(Study material)

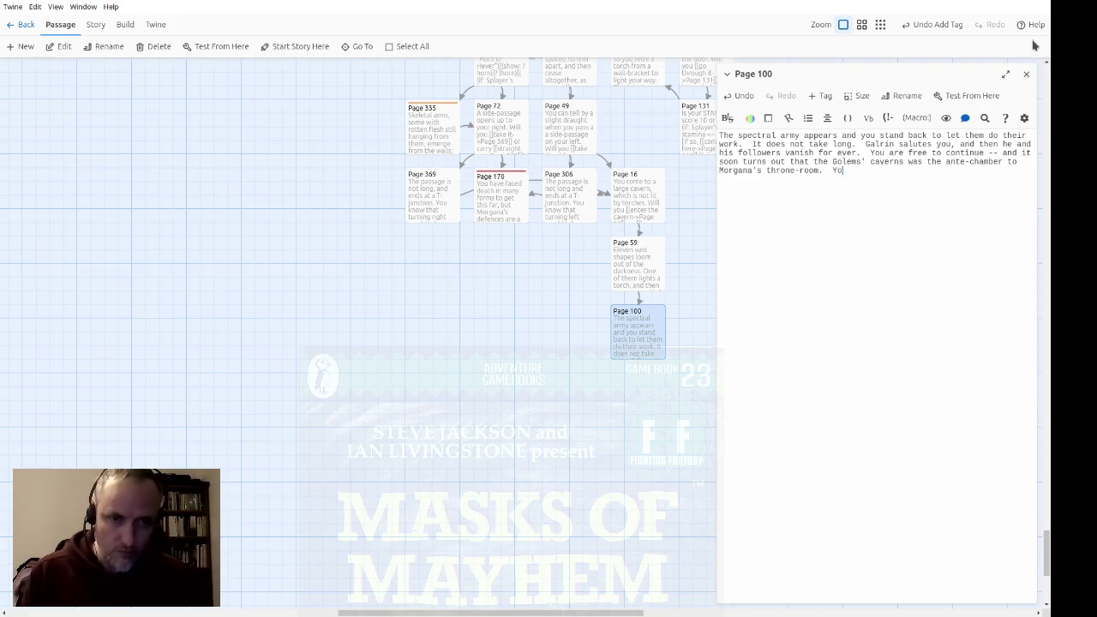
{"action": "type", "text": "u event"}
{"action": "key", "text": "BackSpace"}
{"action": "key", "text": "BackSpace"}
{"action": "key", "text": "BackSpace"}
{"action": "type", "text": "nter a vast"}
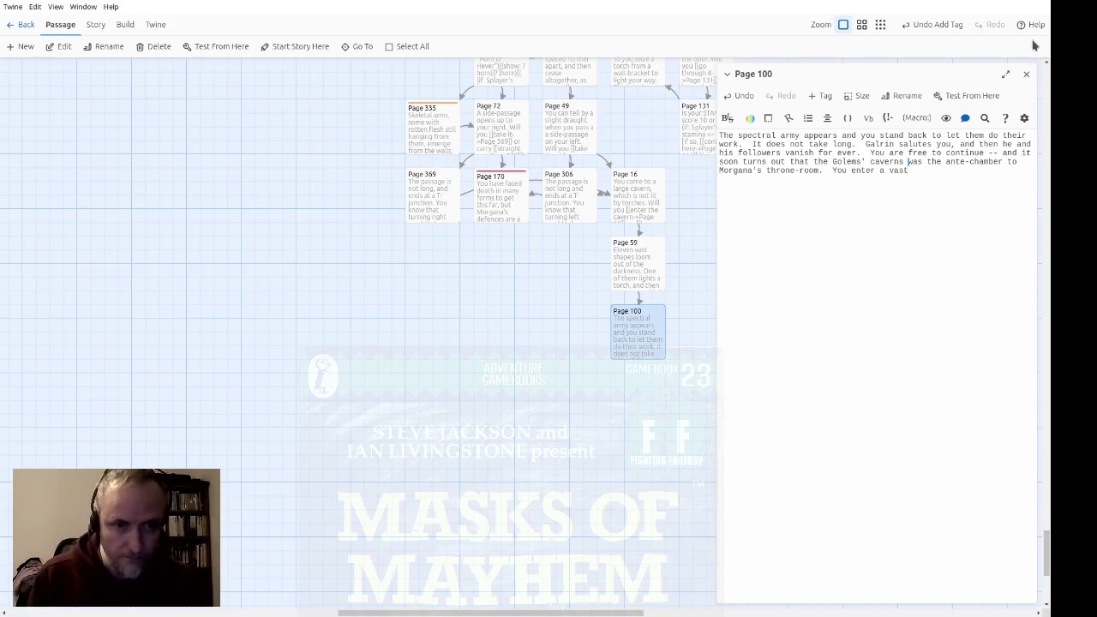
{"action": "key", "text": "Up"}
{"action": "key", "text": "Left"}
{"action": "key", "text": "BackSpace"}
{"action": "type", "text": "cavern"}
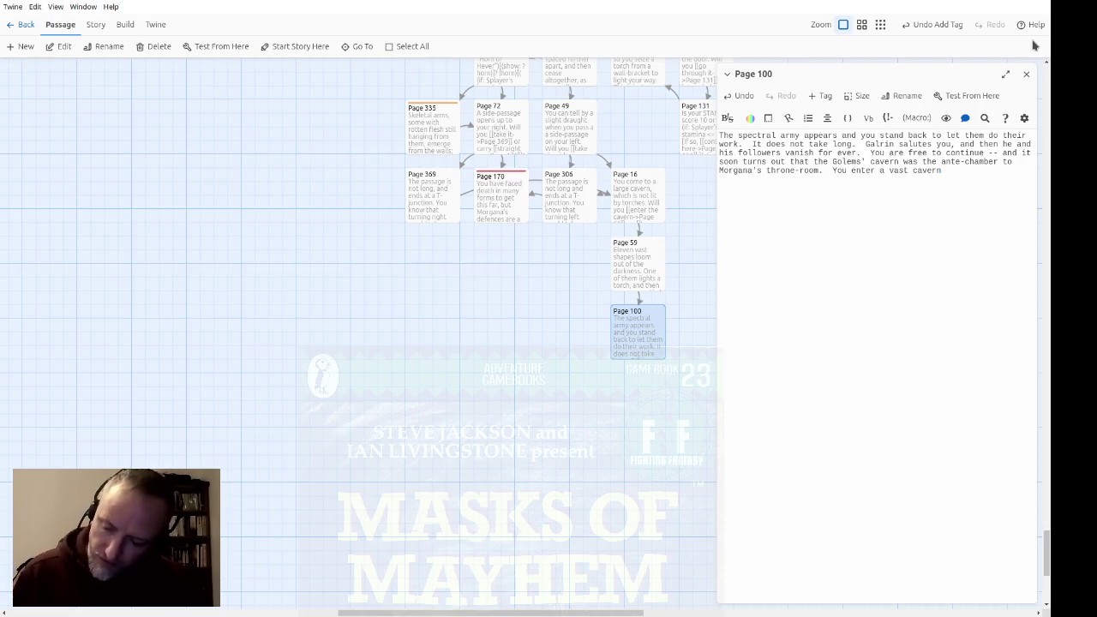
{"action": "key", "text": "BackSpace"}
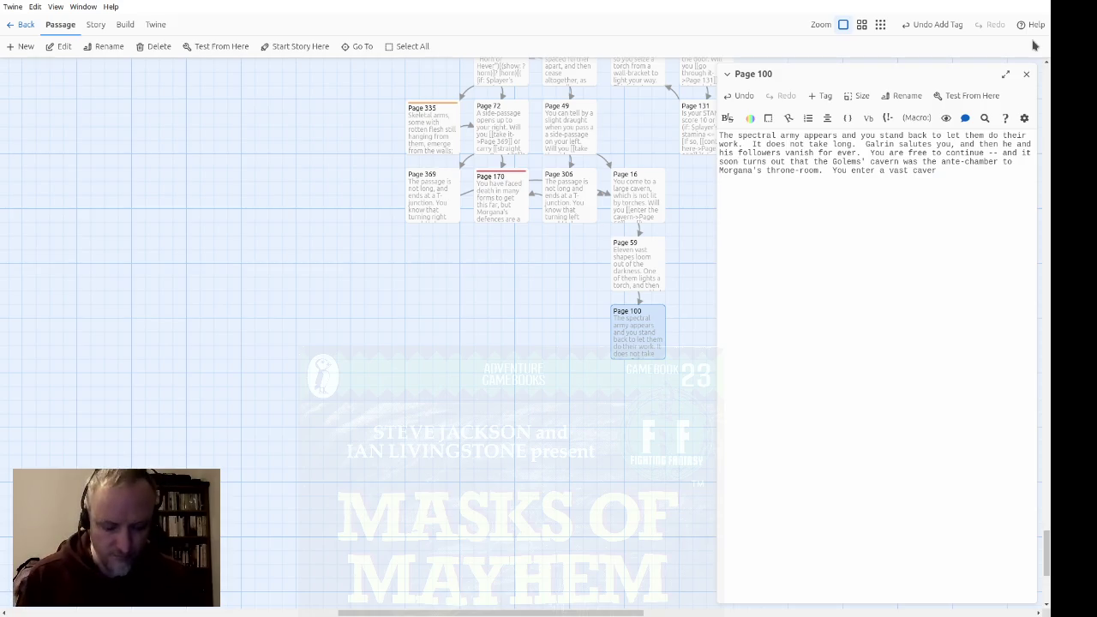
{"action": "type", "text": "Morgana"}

(End Study material)

Problem details: Copy out every entry above verbatim. Leave each picture out.

Response to the exercise:
{"action": "type", "text": "u event"}
{"action": "key", "text": "BackSpace"}
{"action": "key", "text": "BackSpace"}
{"action": "key", "text": "BackSpace"}
{"action": "type", "text": "nter a vast"}
{"action": "key", "text": "Up"}
{"action": "key", "text": "Left"}
{"action": "key", "text": "BackSpace"}
{"action": "type", "text": "cavern"}
{"action": "key", "text": "BackSpace"}
{"action": "type", "text": "Morgana"}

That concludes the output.